On 9/1/06, Cam Bazz <ca...@gmail.com> wrote:
> Hello,
>
> I wanted to index my files so I followed the instructions at
>
> http://www.folge2.de/tp/search/1/crawling-the-local-filesystem-with-nutch
>
> I get : Exception in thread "main" java.io.IOException: Job failed!
>
> and looking at the log file:
>
> 2006-09-01 01:49:43,166 WARN  mapred.LocalJobRunner - job_p2pnnk
> java.lang.RuntimeException: No scoring plugins - at least one scoring
> plugin is required!
>         at
> org.apache.nutch.scoring.ScoringFilters.<init>(ScoringFilters.java:84)
>         at
> org.apache.nutch.crawl.Injector$InjectMapper.configure(Injector.java:57)
>         at org.apache.hadoop.mapred.JobConf.newInstance(JobConf.java:443)
>         at org.apache.hadoop.mapred.MapRunner.configure(MapRunner.java:33)

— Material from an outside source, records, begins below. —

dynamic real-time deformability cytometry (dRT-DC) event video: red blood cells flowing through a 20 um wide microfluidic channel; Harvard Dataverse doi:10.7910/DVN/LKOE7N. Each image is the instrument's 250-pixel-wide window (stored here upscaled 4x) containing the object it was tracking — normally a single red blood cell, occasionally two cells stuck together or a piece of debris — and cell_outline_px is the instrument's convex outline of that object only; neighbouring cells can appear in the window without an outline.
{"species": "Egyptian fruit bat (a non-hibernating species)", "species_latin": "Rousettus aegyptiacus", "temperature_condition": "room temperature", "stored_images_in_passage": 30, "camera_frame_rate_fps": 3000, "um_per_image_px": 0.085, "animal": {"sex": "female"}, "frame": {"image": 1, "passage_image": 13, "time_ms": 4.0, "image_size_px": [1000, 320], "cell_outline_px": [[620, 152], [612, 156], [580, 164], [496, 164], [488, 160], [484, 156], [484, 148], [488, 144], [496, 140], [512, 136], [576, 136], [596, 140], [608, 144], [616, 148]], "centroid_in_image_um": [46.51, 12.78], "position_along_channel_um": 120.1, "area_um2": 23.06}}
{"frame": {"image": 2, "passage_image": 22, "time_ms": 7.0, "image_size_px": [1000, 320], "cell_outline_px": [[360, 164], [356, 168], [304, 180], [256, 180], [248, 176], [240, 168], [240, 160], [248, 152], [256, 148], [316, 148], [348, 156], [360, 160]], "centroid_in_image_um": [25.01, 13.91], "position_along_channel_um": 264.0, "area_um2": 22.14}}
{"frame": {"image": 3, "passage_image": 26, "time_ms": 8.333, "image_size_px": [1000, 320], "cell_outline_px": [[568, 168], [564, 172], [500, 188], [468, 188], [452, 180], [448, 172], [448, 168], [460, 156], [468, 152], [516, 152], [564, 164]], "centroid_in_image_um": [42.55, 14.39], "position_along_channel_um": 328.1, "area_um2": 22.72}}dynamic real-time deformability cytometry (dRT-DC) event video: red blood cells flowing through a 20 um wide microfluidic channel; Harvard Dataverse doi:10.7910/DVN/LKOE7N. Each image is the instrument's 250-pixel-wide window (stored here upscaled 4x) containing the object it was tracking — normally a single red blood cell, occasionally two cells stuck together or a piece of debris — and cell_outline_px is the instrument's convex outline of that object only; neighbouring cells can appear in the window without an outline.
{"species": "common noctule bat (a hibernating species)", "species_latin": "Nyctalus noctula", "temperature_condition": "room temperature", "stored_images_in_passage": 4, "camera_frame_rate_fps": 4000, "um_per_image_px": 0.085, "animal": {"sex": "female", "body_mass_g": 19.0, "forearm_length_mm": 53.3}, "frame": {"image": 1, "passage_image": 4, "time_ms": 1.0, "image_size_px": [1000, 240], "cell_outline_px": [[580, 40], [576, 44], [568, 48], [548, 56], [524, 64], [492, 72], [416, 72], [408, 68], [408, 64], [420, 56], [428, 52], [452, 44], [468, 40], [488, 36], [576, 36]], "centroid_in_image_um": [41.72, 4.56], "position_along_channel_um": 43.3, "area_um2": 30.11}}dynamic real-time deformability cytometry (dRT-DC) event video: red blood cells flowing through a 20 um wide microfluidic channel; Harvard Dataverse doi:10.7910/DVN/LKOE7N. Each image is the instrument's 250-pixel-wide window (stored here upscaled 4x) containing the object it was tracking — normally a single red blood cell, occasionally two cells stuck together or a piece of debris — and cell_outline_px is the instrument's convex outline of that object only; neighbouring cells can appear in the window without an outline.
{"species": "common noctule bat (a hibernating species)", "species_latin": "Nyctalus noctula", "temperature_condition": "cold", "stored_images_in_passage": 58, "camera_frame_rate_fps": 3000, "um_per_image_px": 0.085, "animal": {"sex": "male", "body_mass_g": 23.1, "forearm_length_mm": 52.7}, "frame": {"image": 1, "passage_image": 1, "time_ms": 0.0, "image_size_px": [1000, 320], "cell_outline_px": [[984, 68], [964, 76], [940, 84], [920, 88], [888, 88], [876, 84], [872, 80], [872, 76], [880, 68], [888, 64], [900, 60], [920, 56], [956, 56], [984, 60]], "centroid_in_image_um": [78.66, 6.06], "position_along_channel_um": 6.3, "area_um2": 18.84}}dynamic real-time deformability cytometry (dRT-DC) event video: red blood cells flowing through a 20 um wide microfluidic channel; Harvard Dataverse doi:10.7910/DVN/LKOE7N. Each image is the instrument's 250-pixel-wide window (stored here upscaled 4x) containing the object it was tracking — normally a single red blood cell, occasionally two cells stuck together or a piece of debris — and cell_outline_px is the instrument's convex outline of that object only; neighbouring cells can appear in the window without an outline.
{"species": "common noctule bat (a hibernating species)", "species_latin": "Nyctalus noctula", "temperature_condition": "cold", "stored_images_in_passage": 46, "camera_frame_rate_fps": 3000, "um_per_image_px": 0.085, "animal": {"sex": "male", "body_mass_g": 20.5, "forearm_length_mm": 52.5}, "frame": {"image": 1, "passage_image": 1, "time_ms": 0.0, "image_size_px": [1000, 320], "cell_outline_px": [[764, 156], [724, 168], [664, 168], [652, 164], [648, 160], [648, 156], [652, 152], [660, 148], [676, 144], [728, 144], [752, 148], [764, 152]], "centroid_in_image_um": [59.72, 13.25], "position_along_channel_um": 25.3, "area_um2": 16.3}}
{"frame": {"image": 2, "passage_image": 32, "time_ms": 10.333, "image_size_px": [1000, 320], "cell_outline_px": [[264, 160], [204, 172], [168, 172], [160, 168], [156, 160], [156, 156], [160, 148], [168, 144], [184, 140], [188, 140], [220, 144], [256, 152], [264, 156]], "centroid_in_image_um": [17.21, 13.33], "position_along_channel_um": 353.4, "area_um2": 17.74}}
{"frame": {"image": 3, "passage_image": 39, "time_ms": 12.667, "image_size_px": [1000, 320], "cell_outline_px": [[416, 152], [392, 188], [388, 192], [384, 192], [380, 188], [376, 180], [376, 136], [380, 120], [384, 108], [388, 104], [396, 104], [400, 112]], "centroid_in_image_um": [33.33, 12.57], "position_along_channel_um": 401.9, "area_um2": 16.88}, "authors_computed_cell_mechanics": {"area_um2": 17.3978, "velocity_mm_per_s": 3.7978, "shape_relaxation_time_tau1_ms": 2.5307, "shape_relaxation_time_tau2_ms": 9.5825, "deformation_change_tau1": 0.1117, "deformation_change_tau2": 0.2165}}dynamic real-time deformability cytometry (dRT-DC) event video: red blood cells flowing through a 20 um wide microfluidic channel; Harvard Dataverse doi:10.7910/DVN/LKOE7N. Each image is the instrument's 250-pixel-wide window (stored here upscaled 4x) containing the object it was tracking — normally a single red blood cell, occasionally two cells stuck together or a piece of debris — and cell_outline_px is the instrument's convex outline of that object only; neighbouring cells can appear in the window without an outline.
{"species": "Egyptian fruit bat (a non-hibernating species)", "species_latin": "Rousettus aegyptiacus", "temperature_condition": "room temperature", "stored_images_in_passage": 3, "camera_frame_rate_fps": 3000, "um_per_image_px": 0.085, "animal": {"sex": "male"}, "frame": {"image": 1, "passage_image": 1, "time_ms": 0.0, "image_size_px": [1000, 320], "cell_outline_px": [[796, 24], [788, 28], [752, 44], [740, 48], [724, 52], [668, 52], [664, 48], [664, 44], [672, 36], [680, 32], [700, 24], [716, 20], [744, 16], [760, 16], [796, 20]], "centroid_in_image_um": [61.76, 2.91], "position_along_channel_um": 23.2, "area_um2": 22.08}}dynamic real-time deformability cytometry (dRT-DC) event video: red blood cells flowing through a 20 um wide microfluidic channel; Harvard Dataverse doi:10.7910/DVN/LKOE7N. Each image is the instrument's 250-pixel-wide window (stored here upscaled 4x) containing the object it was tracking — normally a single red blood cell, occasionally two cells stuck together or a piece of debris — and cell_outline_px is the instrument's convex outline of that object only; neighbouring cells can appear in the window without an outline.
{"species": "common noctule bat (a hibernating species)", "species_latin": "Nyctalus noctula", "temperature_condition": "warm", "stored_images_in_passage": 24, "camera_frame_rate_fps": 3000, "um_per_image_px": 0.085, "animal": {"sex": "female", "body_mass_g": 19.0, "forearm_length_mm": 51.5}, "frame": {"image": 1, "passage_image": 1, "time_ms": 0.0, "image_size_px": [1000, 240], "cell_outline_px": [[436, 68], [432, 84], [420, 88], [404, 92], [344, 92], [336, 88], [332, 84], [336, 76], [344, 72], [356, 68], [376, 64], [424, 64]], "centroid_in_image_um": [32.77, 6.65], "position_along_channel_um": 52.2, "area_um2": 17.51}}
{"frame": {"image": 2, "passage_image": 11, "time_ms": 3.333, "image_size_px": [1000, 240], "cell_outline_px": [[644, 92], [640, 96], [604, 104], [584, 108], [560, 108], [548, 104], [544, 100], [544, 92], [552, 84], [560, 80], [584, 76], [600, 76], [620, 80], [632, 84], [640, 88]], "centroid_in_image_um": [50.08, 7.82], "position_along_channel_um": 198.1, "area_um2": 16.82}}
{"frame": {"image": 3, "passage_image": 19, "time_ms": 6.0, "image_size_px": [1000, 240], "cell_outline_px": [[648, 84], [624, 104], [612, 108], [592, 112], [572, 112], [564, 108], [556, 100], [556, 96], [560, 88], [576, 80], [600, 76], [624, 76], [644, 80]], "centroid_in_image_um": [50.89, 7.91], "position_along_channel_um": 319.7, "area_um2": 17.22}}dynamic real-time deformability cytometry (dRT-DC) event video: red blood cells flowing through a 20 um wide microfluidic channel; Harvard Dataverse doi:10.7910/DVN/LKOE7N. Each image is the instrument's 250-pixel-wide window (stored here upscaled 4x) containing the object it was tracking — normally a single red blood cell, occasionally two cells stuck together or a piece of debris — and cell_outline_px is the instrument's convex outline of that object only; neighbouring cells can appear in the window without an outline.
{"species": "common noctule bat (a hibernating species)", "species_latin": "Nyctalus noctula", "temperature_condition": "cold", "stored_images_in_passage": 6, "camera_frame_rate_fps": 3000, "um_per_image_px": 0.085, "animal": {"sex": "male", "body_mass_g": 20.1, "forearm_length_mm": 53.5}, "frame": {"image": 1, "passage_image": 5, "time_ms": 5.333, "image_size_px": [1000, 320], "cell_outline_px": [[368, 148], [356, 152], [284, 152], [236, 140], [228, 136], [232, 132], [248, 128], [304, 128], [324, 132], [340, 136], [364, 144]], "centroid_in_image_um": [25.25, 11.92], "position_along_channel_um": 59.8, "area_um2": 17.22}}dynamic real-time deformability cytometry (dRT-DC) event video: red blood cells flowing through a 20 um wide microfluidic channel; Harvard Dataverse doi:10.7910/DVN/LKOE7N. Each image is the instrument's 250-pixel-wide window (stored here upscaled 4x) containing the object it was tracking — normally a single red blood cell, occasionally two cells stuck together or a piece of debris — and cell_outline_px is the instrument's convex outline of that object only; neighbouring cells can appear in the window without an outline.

>         at org.apache.hadoop.mapred.JobConf.newInstance(JobConf.java:443)
>         at org.apache.hadoop.mapred.MapTask.run(MapTask.java:125)
>         at
> org.apache.hadoop.mapred.LocalJobRunner$Job.run(LocalJobRunner.java:90)
>
>
> my plugin.includes is like:
>
> <property>
>   <name>plugin.includes</name>
>
> <value>protocol-file|protocol-http|urlfilter-regex|parse-(xml|text|html|js|pdf)|index-basic|query-(basic|site|url)</value>
> </property>
>
> how can I add a scoring plugin. by default, we dont have to add a
> scoring plugin, so I dont know where to go.
>
> Any ideas appreciated,
>
> Best Regards,
> -C.B.
>
>
>
>